[Chart understanding data]

---+---

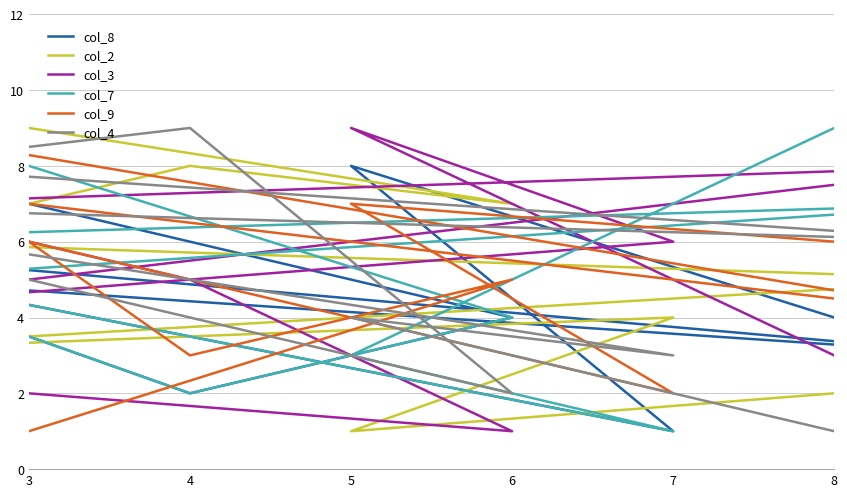

Does the chart have visible grid lines?

Yes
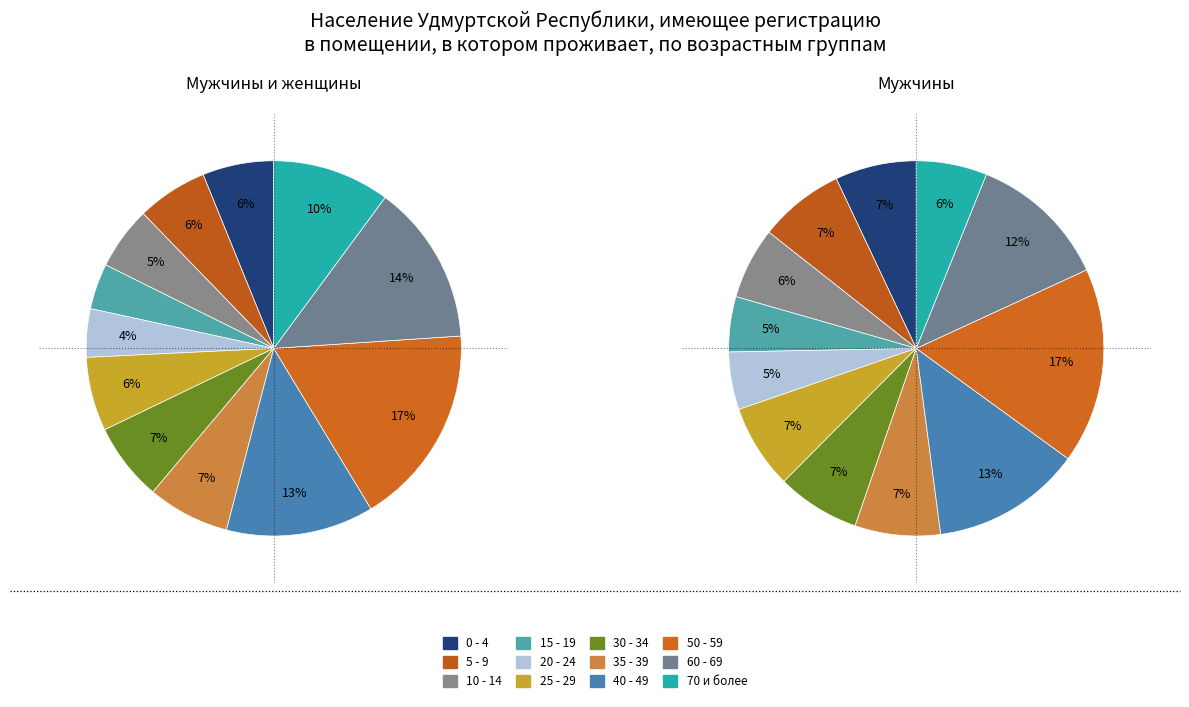

Is it true that 20 - 24 is 13% of the pie?

False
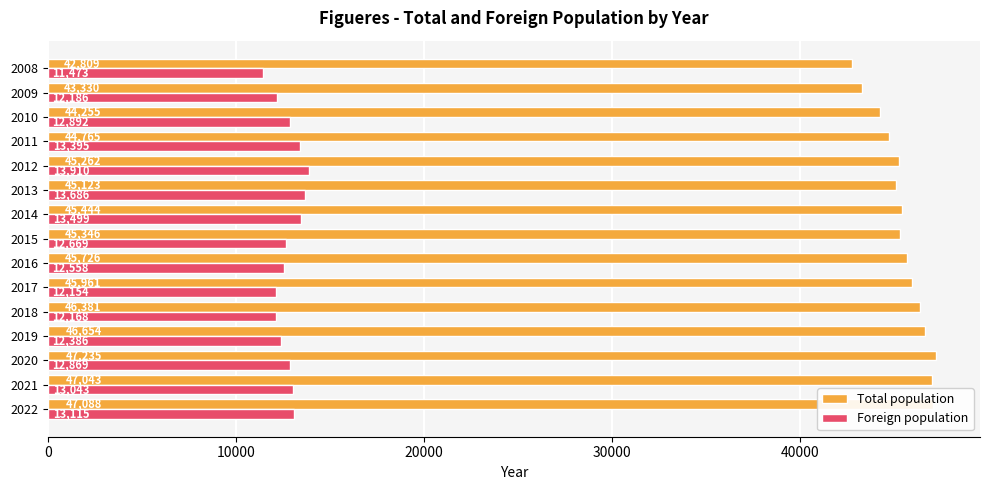

What is the sum of all Foreign population values?

192003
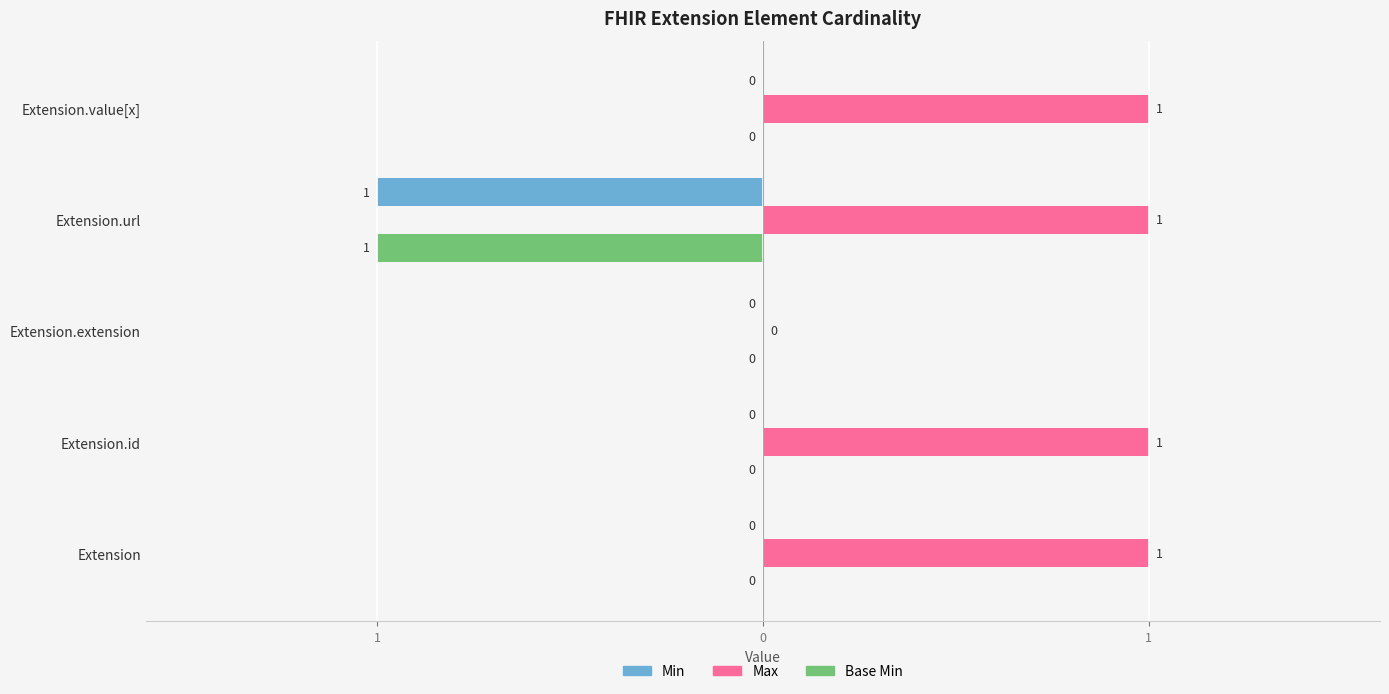

What are all the series names shown in the legend?

Min, Max, Base Min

---+---

Copy out the records word for word, beginning at the line that contains "What is the" and continuing through the end of the records. Leave the pictures out of your answer.

What is the sum of all Foreign population values?

192003

What are all the series names shown in the legend?

Min, Max, Base Min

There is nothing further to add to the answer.